Numerous studies have reported differences in the faecal microbiota of patents with IBS compared with healthy controls4-6, with the composition varying depending on the predominant form of IBS7. For example, diarrhoea-predominant IBS was significantly associated with significantly higher levels of Enterobacteriaceae and significantly lower levels of Faecalibacterium prausnitzii compared with healthy controls8. In general, data suggest that in patients with IBS there is a relative abundance of pro-inflammatory bacteria species such as Enterobacteriaceae, and a corresponding reduction in Lactobacillus and Bifidobacterium9.

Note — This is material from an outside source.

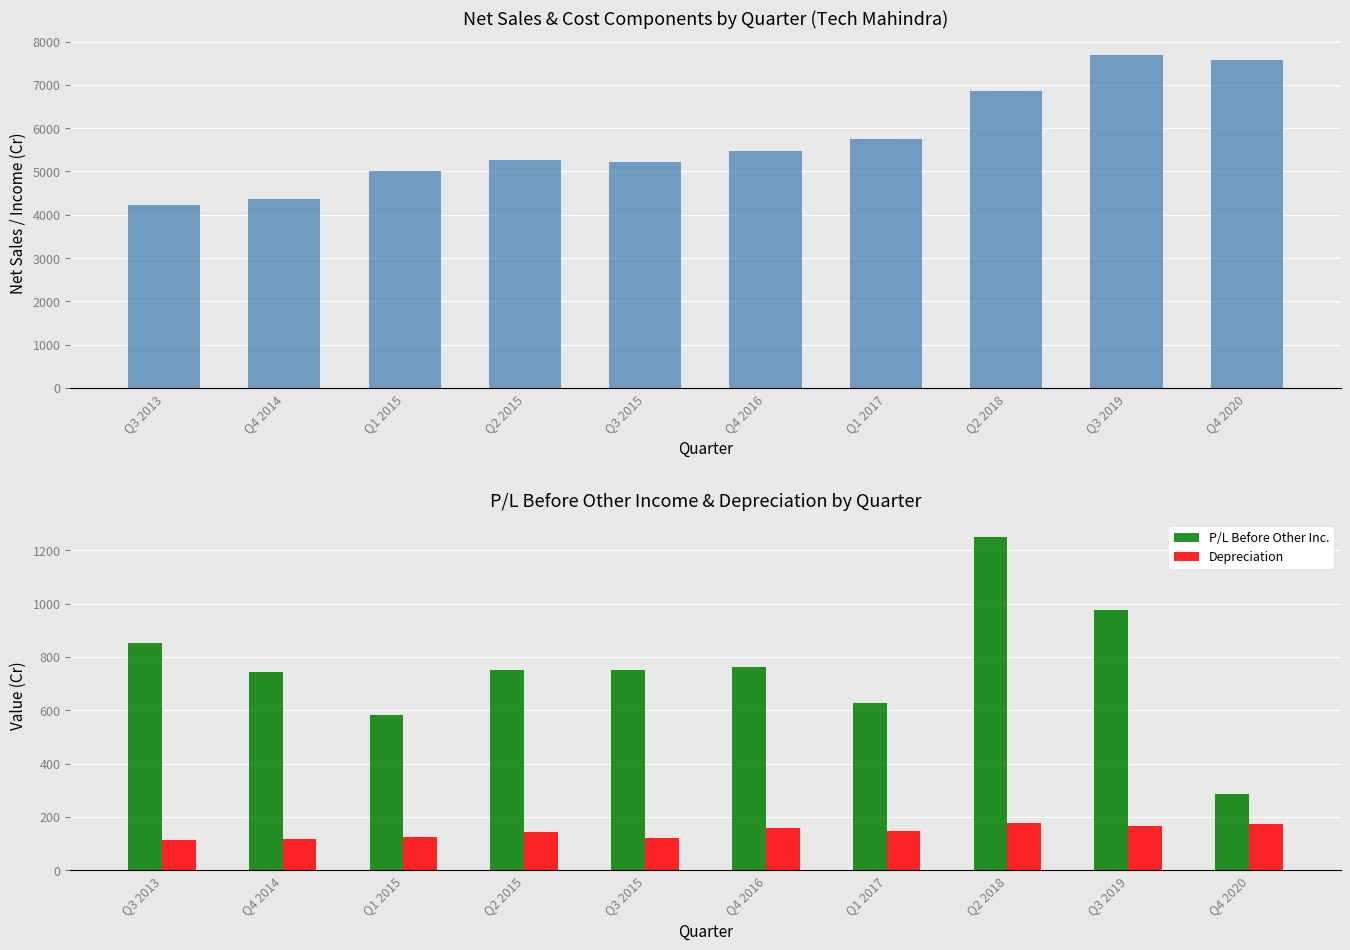

How many values in the Net sales series exceed 5466?

5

One of the strongest arguments supporting the involvement of the gut microbiota in the pathophysiology of IBS is that for some patients, the onset of IBS is preceded by an acute episode of gastroenteritis. In 2006, a meta-analysis reported an odds ratio of 7.3 [95% confidence interval: 4.7–11.1] for developing IBS after a gastrointestinal infection, supporting a link between the two10.
1. Dupont (2014) Aliment Pharmacol Ther. 39:1033–42. 14.
2. Distrutti et al. (2016) World J Gastroenterol. 22:2219–41.
3. Rodino-Janeiro et al. (2018) Adv Ther. 35(3):289-310.
4. Durban et al. (2012) Environ Microbiol Rep 4: 242–7.
5. Codling et al. (2010) Dig Dis Sci 55: 392–7.
6. Parkes et al. (2012) Neurogastroenterol Motil 24: 31–9.
7. Kassinen et al. (2007) Gastroenterology 133: 24–33.
8. Carroll et al. (2012) Neurogastroenterol Motil 24: e248.
9. Zhuang et al. (2017) J Gastroenterol Hepatol. 32:28–38.
10. Halvorson et al. (2006) Am J Gastroenterol 101: 1894–9.